Short exercise:
Would you copy out the whole listing exactly as given?

## Begin Listing

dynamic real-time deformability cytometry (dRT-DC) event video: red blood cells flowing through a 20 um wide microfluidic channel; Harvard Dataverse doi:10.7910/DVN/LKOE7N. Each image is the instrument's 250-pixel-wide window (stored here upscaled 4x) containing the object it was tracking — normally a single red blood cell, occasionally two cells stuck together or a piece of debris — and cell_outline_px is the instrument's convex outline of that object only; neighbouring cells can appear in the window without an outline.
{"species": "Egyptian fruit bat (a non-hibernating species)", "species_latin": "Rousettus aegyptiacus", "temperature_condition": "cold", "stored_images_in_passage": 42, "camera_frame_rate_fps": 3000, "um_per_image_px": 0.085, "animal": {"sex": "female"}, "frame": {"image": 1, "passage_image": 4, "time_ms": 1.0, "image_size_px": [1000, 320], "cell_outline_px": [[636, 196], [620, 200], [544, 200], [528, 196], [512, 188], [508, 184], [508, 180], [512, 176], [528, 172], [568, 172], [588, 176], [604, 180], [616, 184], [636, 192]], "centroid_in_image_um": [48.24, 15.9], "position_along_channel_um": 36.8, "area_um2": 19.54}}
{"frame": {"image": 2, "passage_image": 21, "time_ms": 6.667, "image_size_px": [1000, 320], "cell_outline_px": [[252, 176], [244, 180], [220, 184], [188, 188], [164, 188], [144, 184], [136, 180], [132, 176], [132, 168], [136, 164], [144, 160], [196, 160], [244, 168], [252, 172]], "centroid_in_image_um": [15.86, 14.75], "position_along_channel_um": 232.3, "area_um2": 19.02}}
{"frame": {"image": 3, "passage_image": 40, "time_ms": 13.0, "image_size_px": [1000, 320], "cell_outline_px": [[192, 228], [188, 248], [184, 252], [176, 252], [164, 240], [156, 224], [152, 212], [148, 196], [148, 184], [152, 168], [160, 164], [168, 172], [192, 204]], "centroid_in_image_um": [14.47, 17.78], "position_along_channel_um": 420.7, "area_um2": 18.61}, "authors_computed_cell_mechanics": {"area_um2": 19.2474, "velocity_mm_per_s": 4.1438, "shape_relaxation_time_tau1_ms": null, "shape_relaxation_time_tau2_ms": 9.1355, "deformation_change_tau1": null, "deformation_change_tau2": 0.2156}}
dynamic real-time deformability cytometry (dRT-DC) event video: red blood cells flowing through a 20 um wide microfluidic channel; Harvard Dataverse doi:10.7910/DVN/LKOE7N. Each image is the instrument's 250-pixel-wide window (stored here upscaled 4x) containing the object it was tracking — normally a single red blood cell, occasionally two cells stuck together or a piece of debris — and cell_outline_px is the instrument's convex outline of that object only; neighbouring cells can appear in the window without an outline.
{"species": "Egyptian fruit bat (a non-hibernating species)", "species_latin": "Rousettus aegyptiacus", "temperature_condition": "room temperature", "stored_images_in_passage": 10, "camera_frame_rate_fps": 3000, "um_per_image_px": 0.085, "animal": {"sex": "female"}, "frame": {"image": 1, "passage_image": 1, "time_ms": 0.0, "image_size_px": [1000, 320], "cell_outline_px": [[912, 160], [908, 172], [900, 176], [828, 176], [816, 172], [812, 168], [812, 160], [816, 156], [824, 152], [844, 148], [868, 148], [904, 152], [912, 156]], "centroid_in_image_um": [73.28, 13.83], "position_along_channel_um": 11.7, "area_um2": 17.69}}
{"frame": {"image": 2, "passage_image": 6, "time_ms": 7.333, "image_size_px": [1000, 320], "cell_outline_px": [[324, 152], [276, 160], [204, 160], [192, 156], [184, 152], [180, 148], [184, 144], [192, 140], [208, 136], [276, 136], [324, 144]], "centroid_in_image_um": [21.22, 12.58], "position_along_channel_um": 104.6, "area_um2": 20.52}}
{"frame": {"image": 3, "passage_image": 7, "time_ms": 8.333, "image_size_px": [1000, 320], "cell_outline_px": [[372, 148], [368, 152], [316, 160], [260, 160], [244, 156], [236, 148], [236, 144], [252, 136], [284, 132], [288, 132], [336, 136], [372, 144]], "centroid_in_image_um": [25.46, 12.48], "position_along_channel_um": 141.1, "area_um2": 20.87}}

## End Listing

Reply:
dynamic real-time deformability cytometry (dRT-DC) event video: red blood cells flowing through a 20 um wide microfluidic channel; Harvard Dataverse doi:10.7910/DVN/LKOE7N. Each image is the instrument's 250-pixel-wide window (stored here upscaled 4x) containing the object it was tracking — normally a single red blood cell, occasionally two cells stuck together or a piece of debris — and cell_outline_px is the instrument's convex outline of that object only; neighbouring cells can appear in the window without an outline.
{"species": "Egyptian fruit bat (a non-hibernating species)", "species_latin": "Rousettus aegyptiacus", "temperature_condition": "cold", "stored_images_in_passage": 42, "camera_frame_rate_fps": 3000, "um_per_image_px": 0.085, "animal": {"sex": "female"}, "frame": {"image": 1, "passage_image": 4, "time_ms": 1.0, "image_size_px": [1000, 320], "cell_outline_px": [[636, 196], [620, 200], [544, 200], [528, 196], [512, 188], [508, 184], [508, 180], [512, 176], [528, 172], [568, 172], [588, 176], [604, 180], [616, 184], [636, 192]], "centroid_in_image_um": [48.24, 15.9], "position_along_channel_um": 36.8, "area_um2": 19.54}}
{"frame": {"image": 2, "passage_image": 21, "time_ms": 6.667, "image_size_px": [1000, 320], "cell_outline_px": [[252, 176], [244, 180], [220, 184], [188, 188], [164, 188], [144, 184], [136, 180], [132, 176], [132, 168], [136, 164], [144, 160], [196, 160], [244, 168], [252, 172]], "centroid_in_image_um": [15.86, 14.75], "position_along_channel_um": 232.3, "area_um2": 19.02}}
{"frame": {"image": 3, "passage_image": 40, "time_ms": 13.0, "image_size_px": [1000, 320], "cell_outline_px": [[192, 228], [188, 248], [184, 252], [176, 252], [164, 240], [156, 224], [152, 212], [148, 196], [148, 184], [152, 168], [160, 164], [168, 172], [192, 204]], "centroid_in_image_um": [14.47, 17.78], "position_along_channel_um": 420.7, "area_um2": 18.61}, "authors_computed_cell_mechanics": {"area_um2": 19.2474, "velocity_mm_per_s": 4.1438, "shape_relaxation_time_tau1_ms": null, "shape_relaxation_time_tau2_ms": 9.1355, "deformation_change_tau1": null, "deformation_change_tau2": 0.2156}}
dynamic real-time deformability cytometry (dRT-DC) event video: red blood cells flowing through a 20 um wide microfluidic channel; Harvard Dataverse doi:10.7910/DVN/LKOE7N. Each image is the instrument's 250-pixel-wide window (stored here upscaled 4x) containing the object it was tracking — normally a single red blood cell, occasionally two cells stuck together or a piece of debris — and cell_outline_px is the instrument's convex outline of that object only; neighbouring cells can appear in the window without an outline.
{"species": "Egyptian fruit bat (a non-hibernating species)", "species_latin": "Rousettus aegyptiacus", "temperature_condition": "room temperature", "stored_images_in_passage": 10, "camera_frame_rate_fps": 3000, "um_per_image_px": 0.085, "animal": {"sex": "female"}, "frame": {"image": 1, "passage_image": 1, "time_ms": 0.0, "image_size_px": [1000, 320], "cell_outline_px": [[912, 160], [908, 172], [900, 176], [828, 176], [816, 172], [812, 168], [812, 160], [816, 156], [824, 152], [844, 148], [868, 148], [904, 152], [912, 156]], "centroid_in_image_um": [73.28, 13.83], "position_along_channel_um": 11.7, "area_um2": 17.69}}
{"frame": {"image": 2, "passage_image": 6, "time_ms": 7.333, "image_size_px": [1000, 320], "cell_outline_px": [[324, 152], [276, 160], [204, 160], [192, 156], [184, 152], [180, 148], [184, 144], [192, 140], [208, 136], [276, 136], [324, 144]], "centroid_in_image_um": [21.22, 12.58], "position_along_channel_um": 104.6, "area_um2": 20.52}}
{"frame": {"image": 3, "passage_image": 7, "time_ms": 8.333, "image_size_px": [1000, 320], "cell_outline_px": [[372, 148], [368, 152], [316, 160], [260, 160], [244, 156], [236, 148], [236, 144], [252, 136], [284, 132], [288, 132], [336, 136], [372, 144]], "centroid_in_image_um": [25.46, 12.48], "position_along_channel_um": 141.1, "area_um2": 20.87}}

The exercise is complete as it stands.